ACTIVITY =
From the entries that follow, extract each line holding the string "secondary".
====================
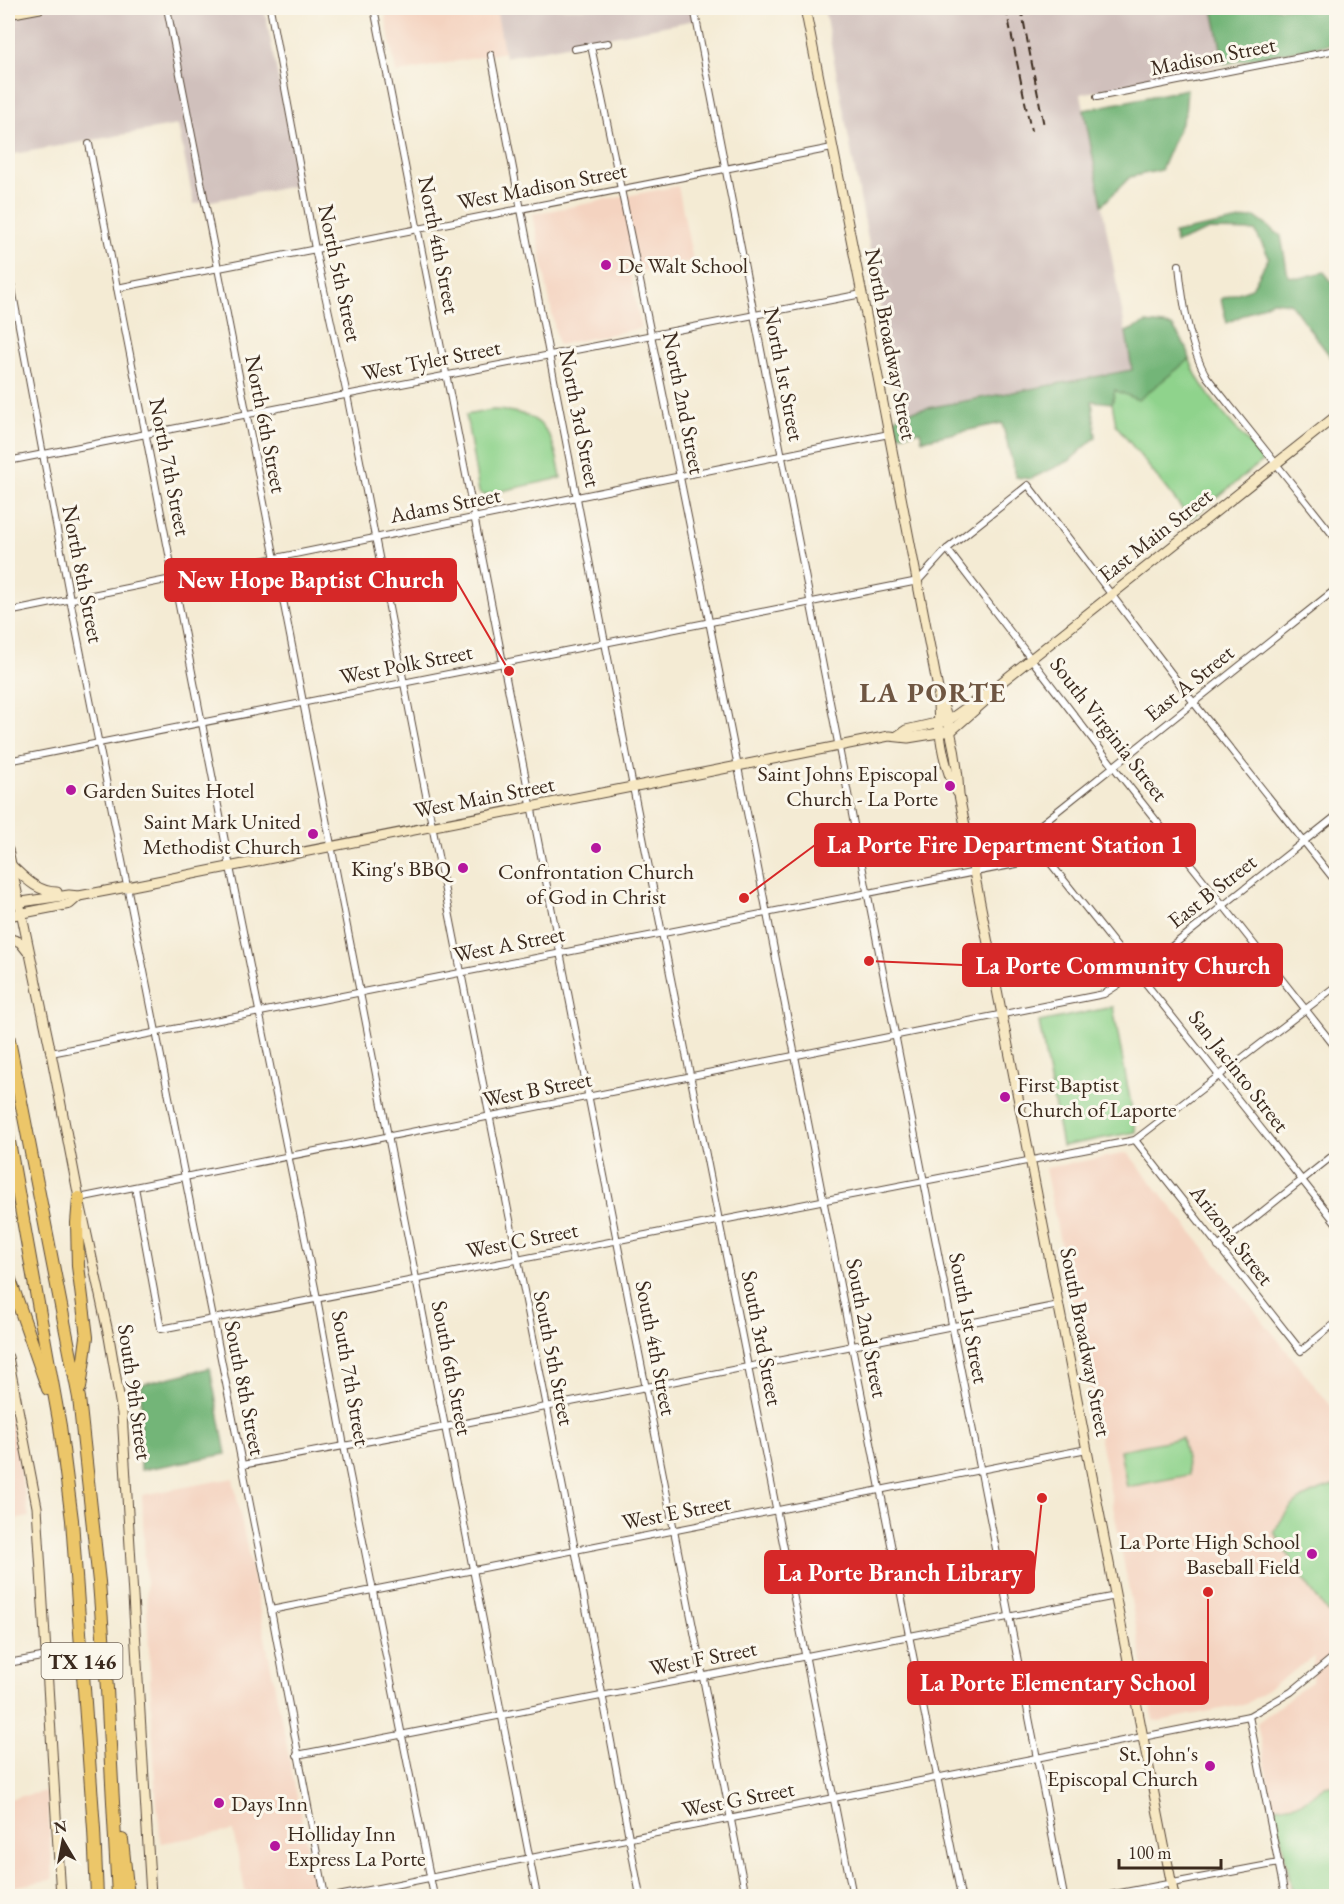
<svg xmlns="http://www.w3.org/2000/svg" width="1344" height="1904" font-family="'EB Garamond',serif">
  <style>
    .built { fill: #f4d3c0 }
    .industrial { fill: #d0c0bc }
    .green { fill: #8fd38c; stroke: #657e55; stroke-width: 1.5 }
    .forest { fill: #73b578; stroke: #57704b; stroke-width: 1.5 }
    .lines { fill: none; stroke-linecap: round; stroke-linejoin: round }
    .street-casing { stroke: #574739; stroke-width: 8 }
    .secondary-casing { stroke: #574739; stroke-width: 11 }
    .highway-casing { stroke: #574739; stroke-width: 14 }
    .street { stroke: #fff; stroke-width: 6 }
    .secondary { stroke: #f7e8c3; stroke-width: 9 }
    .highway { stroke: #ecc669; stroke-width: 12 }
    .rail { stroke: #3b2a1e; stroke-width: 2; stroke-dasharray: 9 4.5; stroke-linecap: butt }
    .poi-dot { fill: #b5179e; stroke: #fbf7ec; stroke-width: 2 }
    .labels { text-anchor: middle; dominant-baseline: central; stroke-width: 6; stroke-linejoin: round; paint-order: stroke }
    .shield { fill: #fbf7ec; stroke: #75685c; stroke-width: 1.5 }
    .shield-label { font-size: 21px; font-weight: bold; fill: #3b2a1e }
    .street-label { font-size: 22px; fill: #3b2a1e; stroke: #fbf7ec }
    .poi-label { font-size: 22px; fill: #3b2a1e; stroke: #fbf7ec; text-anchor: start }
    .district-label { font-size: 28px; font-weight: bold; letter-spacing: 1.5px; fill: #6f5642; stroke: #fbf7ec }
    .leader { fill: none; stroke: #d62828; stroke-width: 2 }
    .callout-dot { fill: #d62828; stroke: #fbf7ec; stroke-width: 2 }
    .callout { fill: #d62828; stroke: #d62828; stroke-width: 2 }
    .callout-label { font-size: 24px; text-anchor: middle; font-weight: bold; fill: #fff }
  </style>
  <rect width="100%" height="100%" fill="#fbf7ec"/>
  <filter id="ink" filterUnits="userSpaceOnUse"><feTurbulence type="fractalNoise" baseFrequency=".0167" numOctaves="2"/><feDisplacementMap in="SourceGraphic" scale="12" xChannelSelector="R" yChannelSelector="G"/><feConvolveMatrix kernelMatrix="1 2 1 2 8 2 1 2 1" color-interpolation-filters="sRGB"/></filter>
  <filter id="wash" filterUnits="userSpaceOnUse"><feTurbulence type="fractalNoise" baseFrequency=".008" numOctaves="4" result="noise"/><feDisplacementMap in="SourceGraphic" scale="24" xChannelSelector="R" yChannelSelector="G"/><feGaussianBlur stdDeviation="1.35" result="paint"/><feColorMatrix in="noise" values="0 0 0 0 0 0 0 0 0 0 0 0 0 0 0 0 0 1.4 0 .05"/><feComposite in="paint" operator="in"/></filter>
  <g filter="url(#wash)">
    <rect width="100%" height="100%" fill="#f4ebd4"/>
    <g class="built">
      <polygon points="384,8 496,8 505,52 396,73"/>
      <polygon points="678,186 693,261 630,273 641,328 558,345 533,214"/>
      <polygon points="1128,1153 1336,1412 1336,1896 1290,1896 1257,1723 1312,1681 1314,1657 1246,1704 1154,1722 1111,1495 1045,1168"/>
      <polygon points="8,1404 29,1517 8,1521"/>
      <polygon points="233,1478 317,1896 246,1896 233,1831 161,1843 155,1785 142,1495"/>
      <polygon points="47,1791 53,1879 8,1888 8,1799"/>
    </g>
    <g class="industrial">
      <polygon points="8,8 264,8 300,185 194,204 178,125 8,155"/>
      <polygon points="496,8 692,8 695,20 505,57"/>
      <polygon points="824,8 1213,8 1223,65 1081,94 1133,370 901,413"/>
    </g>
    <g class="green">
      <path d="M 1190,359 C 1198,391 1242,434 1264,460 L 1190,519 L 1116,425 L 1112,403 L 1115,390 L 1138,399 Z"/>
      <path d="M 492,410 C 544,411 553,431 561,478 L 483,495 L 479,492 L 466,415 Z"/>
      <polygon points="1113,1007 1136,1132 1062,1146 1039,1022"/>
      <polygon points="1182,1438 1189,1475 1127,1487 1120,1450"/>
      <path d="M 1333,1486 L 1336,1486 L 1336,1615 L 1328,1613 L 1300,1575 L 1274,1532 C 1291,1502 1300,1496 1333,1486 Z"/>
      <polygon points="1336,1784 1336,1896 1293,1896 1275,1807 1301,1803 1325,1786"/>
    </g>
    <g class="forest">
      <polygon points="1213,8 1336,8 1336,43 1224,64"/>
      <polygon points="1187,89 1185,114 1161,170 1130,177 1102,205 1084,110"/>
      <polygon points="1255,217 1281,236 1288,276 1300,278 1324,272 1336,287 1336,364 1290,303 1272,301 1227,323 1221,299 1252,288 1269,257 1255,231 1209,230 1176,243 1174,233"/>
      <polygon points="1146,323 1172,326 1187,348 1190,359 1138,400 1115,390 1112,403 1092,401 1096,437 1069,461 1030,479 1016,477 1002,423 922,440 920,431 897,435 893,421 901,413 1132,370 1126,332"/>
      <polygon points="210,1368 226,1454 141,1470 140,1421 142,1384"/>
    </g>
  </g>
  <g filter="url(#ink)">
    <g class="lines">
      <g class="street-casing">
        <g id="street">
          <polyline points="167,8 537,1896"/>
          <polyline points="270,8 315,249 347,395 574,1544 640,1896"/>
          <polyline points="374,8 746,1896"/>
          <polyline points="694,8 1064,1896"/>
          <path d="M 591,46 C 721,661 837,1280 961,1896"/>
          <polyline points="574,49 608,43"/>
          <polyline points="491,55 633,787 853,1896"/>
          <polyline points="1097,97 1336,50"/>
          <polyline points="89,144 230,867 317,1298 344,1446 434,1896"/>
          <path d="M 1179,265 C 1182,298 1190,350 1207,377 L 1336,539"/>
          <polyline points="8,267 70,599 271,1610 325,1896"/>
          <polyline points="117,288 832,148"/>
          <polyline points="8,461 862,294"/>
          <polyline points="947,549 1113,766 1336,1048"/>
          <polyline points="1336,589 1040,825 1035,834 1036,845 1336,1223"/>
          <polyline points="8,612 889,434"/>
          <polyline points="8,761 918,581 947,549 1028,485 1194,703 1336,882"/>
          <polyline points="51,1053 1047,858"/>
          <polyline points="1135,1140 1301,1351 1336,1322"/>
          <polyline points="135,1187 161,1329 1135,1140 1336,986"/>
          <polyline points="79,1198 1104,994 1147,966 1336,816"/>
          <polyline points="1218,1247 1336,1153"/>
          <polyline points="242,1465 445,1427 1059,1305"/>
          <polyline points="271,1610 1087,1449"/>
          <polyline points="8,1663 47,1656"/>
          <polyline points="1249,1716 1285,1896"/>
          <polyline points="297,1755 1116,1596"/>
          <polyline points="338,1896 1249,1716 1291,1692 1336,1655"/>
          <polyline points="1104,1896 1279,1863"/>
        </g>
      </g>
      <g class="secondary-casing">
        <g id="secondary">
          <path d="M 805,8 L 862,294 L 938,689 C 950,724 958,758 959,795 L 1174,1896"/>
          <polyline points="8,14 40,8"/>
          <path d="M 938,697 C 938,729 942,764 957,792"/>
          <polyline points="897,736 906,730 949,720 998,685 1336,416"/>
          <polyline points="8,850 51,1053 79,1198 109,1337 122,1413 151,1896"/>
          <path d="M 11,865 C 25,878 37,892 57,892"/>
          <polyline points="8,904 69,895 79,896 127,887 889,736 908,738 951,731 984,702 998,685"/>
          <polyline points="8,916 70,904 79,896"/>
          <polyline points="8,938 20,942 27,951"/>
          <polyline points="8,1357 37,1507 61,1896"/>
        </g>
      </g>
      <g class="highway-casing">
        <g id="highway">
          <polyline points="8,1035 79,1398 99,1582 107,1689 118,1896"/>
          <polyline points="8,1136 60,1426 72,1520 94,1829 97,1896"/>
          <polyline points="79,1198 77,1223 78,1266 87,1337 80,1388"/>
          <polyline points="8,1274 48,1389"/>
          <polyline points="122,1840 128,1896"/>
        </g>
      </g>
      <use href="#street" class="street"/>
      <use href="#secondary" class="secondary"/>
      <use href="#highway" class="highway"/>
      <g class="rail">
        <polyline points="1006,8 1031,131"/>
        <polyline points="1021,8 1044,126"/>
      </g>
    </g>
  </g>
  <g class="poi-dot">
    <circle cx="606" cy="265" r="6"/>
    <circle cx="950" cy="786" r="6"/>
    <circle cx="71" cy="790" r="6"/>
    <circle cx="313" cy="834" r="6"/>
    <circle cx="596" cy="848" r="6"/>
    <circle cx="463" cy="868" r="6"/>
    <circle cx="1005" cy="1097" r="6"/>
    <circle cx="1312" cy="1554" r="6"/>
    <circle cx="1210" cy="1766" r="6"/>
    <circle cx="219" cy="1803" r="6"/>
    <circle cx="275" cy="1846" r="6"/>
  </g>
  <g class="labels">
    <rect class="shield" x="41.5" y="1643" width="81" height="36" rx="4.5"/>
    <g class="shield-label">
      <text x="82" y="1661">TX 146</text>
    </g>
    <g class="street-label">
      <text transform="translate(1213 56) rotate(-11)">Madison Street</text>
      <text transform="translate(542 186) rotate(-11)">West Madison Street</text>
      <text transform="translate(439 245) rotate(79)">North 4th Street</text>
      <text transform="translate(340 273) rotate(78)">North 5th Street</text>
      <text transform="translate(891 344) rotate(79)">North Broadway Street</text>
      <text transform="translate(431 360) rotate(-11)">West Tyler Street</text>
      <text transform="translate(784 374) rotate(79)">North 1st Street</text>
      <text transform="translate(684 403) rotate(79)">North 2nd Street</text>
      <text transform="translate(580 418) rotate(79)">North 3rd Street</text>
      <text transform="translate(266 424) rotate(79)">North 6th Street</text>
      <text transform="translate(170 467) rotate(79)">North 7th Street</text>
      <text transform="translate(445 505) rotate(-11)">Adams Street</text>
      <text transform="translate(1155 535) rotate(-38)">East Main Street</text>
      <text transform="translate(83 574) rotate(79)">North 8th Street</text>
      <text transform="translate(406 664) rotate(-11)">West Polk Street</text>
      <text transform="translate(1189 683) rotate(-39)">East A Street</text>
      <text transform="translate(1109 729) rotate(52)">South Virginia Street</text>
      <text transform="translate(484 797) rotate(-11)">West Main Street</text>
      <text transform="translate(1212 891) rotate(-38)">East B Street</text>
      <text transform="translate(509 944) rotate(-11)">West A Street</text>
      <text transform="translate(1239 1071) rotate(52)">San Jacinto Street</text>
      <text transform="translate(537 1089) rotate(-11)">West B Street</text>
      <text transform="translate(1232 1235) rotate(52)">Arizona Street</text>
      <text transform="translate(522 1240) rotate(-11)">West C Street</text>
      <text transform="translate(969 1318) rotate(79)">South 1st Street</text>
      <text transform="translate(867 1328) rotate(79)">South 2nd Street</text>
      <text transform="translate(762 1338) rotate(79)">South 3rd Street</text>
      <text transform="translate(1086 1342) rotate(79)">South Broadway Street</text>
      <text transform="translate(656 1348) rotate(79)">South 4th Street</text>
      <text transform="translate(554 1358) rotate(79)">South 5th Street</text>
      <text transform="translate(452 1368) rotate(79)">South 6th Street</text>
      <text transform="translate(351 1378) rotate(80)">South 7th Street</text>
      <text transform="translate(245 1388) rotate(79)">South 8th Street</text>
      <text transform="translate(135 1392) rotate(82)">South 9th Street</text>
      <text transform="translate(676 1512) rotate(-11)">West E Street</text>
      <text transform="translate(703 1658) rotate(-11)">West F Street</text>
      <text transform="translate(738 1799) rotate(-11)">West G Street</text>
    </g>
    <g class="poi-label">
      <text x="618" y="265">De Walt School</text>
      <text x="938" y="773" text-anchor="end">Saint Johns Episcopal<tspan x="938" dy="25">Church - La Porte</tspan></text>
      <text x="83" y="790">Garden Suites Hotel</text>
      <text x="301" y="821" text-anchor="end">Saint Mark United<tspan x="301" dy="25">Methodist Church</tspan></text>
      <text x="451" y="868" text-anchor="end">King's BBQ</text>
      <text x="596" y="871" text-anchor="middle">Confrontation Church<tspan x="596" dy="25">of God in Christ</tspan></text>
      <text x="1017" y="1084">First Baptist<tspan x="1017" dy="25">Church of Laporte</tspan></text>
      <text x="1300" y="1541" text-anchor="end">La Porte High School<tspan x="1300" dy="25">Baseball Field</tspan></text>
      <text x="1198" y="1753" text-anchor="end">St. John's<tspan x="1198" dy="25">Episcopal Church</tspan></text>
      <text x="231" y="1803">Days Inn</text>
      <text x="287" y="1833">Holliday Inn<tspan x="287" dy="25">Express La Porte</tspan></text>
    </g>
    <g class="district-label">
      <text x="933" y="692">LA PORTE</text>
    </g>
  </g>
  <path class="leader" d="M509 671L456 580M744 898L815 845M869 961L963 965M1042 1498L1034 1572M1208 1592L1208 1683"/>
  <g class="callout-dot">
    <circle cx="509" cy="671" r="6"/>
    <circle cx="744" cy="898" r="6"/>
    <circle cx="869" cy="961" r="6"/>
    <circle cx="1042" cy="1498" r="6"/>
    <circle cx="1208" cy="1592" r="6"/>
  </g>
  <g class="callout">
    <rect x="165" y="559" width="291" height="42" rx="6"/>
    <rect x="815" y="824" width="380" height="42" rx="6"/>
    <rect x="963" y="944" width="319" height="42" rx="6"/>
    <rect x="765" y="1551" width="269" height="42" rx="6"/>
    <rect x="908" y="1662" width="300" height="42" rx="6"/>
  </g>
  <g class="callout-label">
    <text x="311" y="588">New Hope Baptist Church</text>
    <text x="1005" y="853">La Porte Fire Department Station 1</text>
    <text x="1123" y="974">La Porte Community Church</text>
    <text x="900" y="1581">La Porte Branch Library</text>
    <text x="1058" y="1691">La Porte Elementary School</text>
  </g>
  <rect width="1344" height="1904" fill="none" stroke="#fbf7ec" stroke-width="30"/>
  <g transform="translate(63 1841) rotate(350)" stroke="#fbf7ec" stroke-width="4.5" paint-order="stroke">
  <path d="M0-4.5L10 22L0 15L-10 22Z" fill="#3b2a1e"/>
  <text y="-9" font-size="16" font-weight="bold" text-anchor="middle" fill="#3b2a1e">N</text>
  </g>
  <path d="M1119 1859v9h102v-9" fill="none" stroke="#3b2a1e" stroke-width="3"/>
  <text x="1128" y="1859" font-size="18" fill="#3b2a1e" stroke="#fbf7ec" stroke-width="4.5" paint-order="stroke">100 m</text>
</svg>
====================
EXERCISE RESPONSE =
    .secondary-casing { stroke: #574739; stroke-width: 11 }
    .secondary { stroke: #f7e8c3; stroke-width: 9 }
      <g class="secondary-casing">
        <g id="secondary">
      <use href="#secondary" class="secondary"/>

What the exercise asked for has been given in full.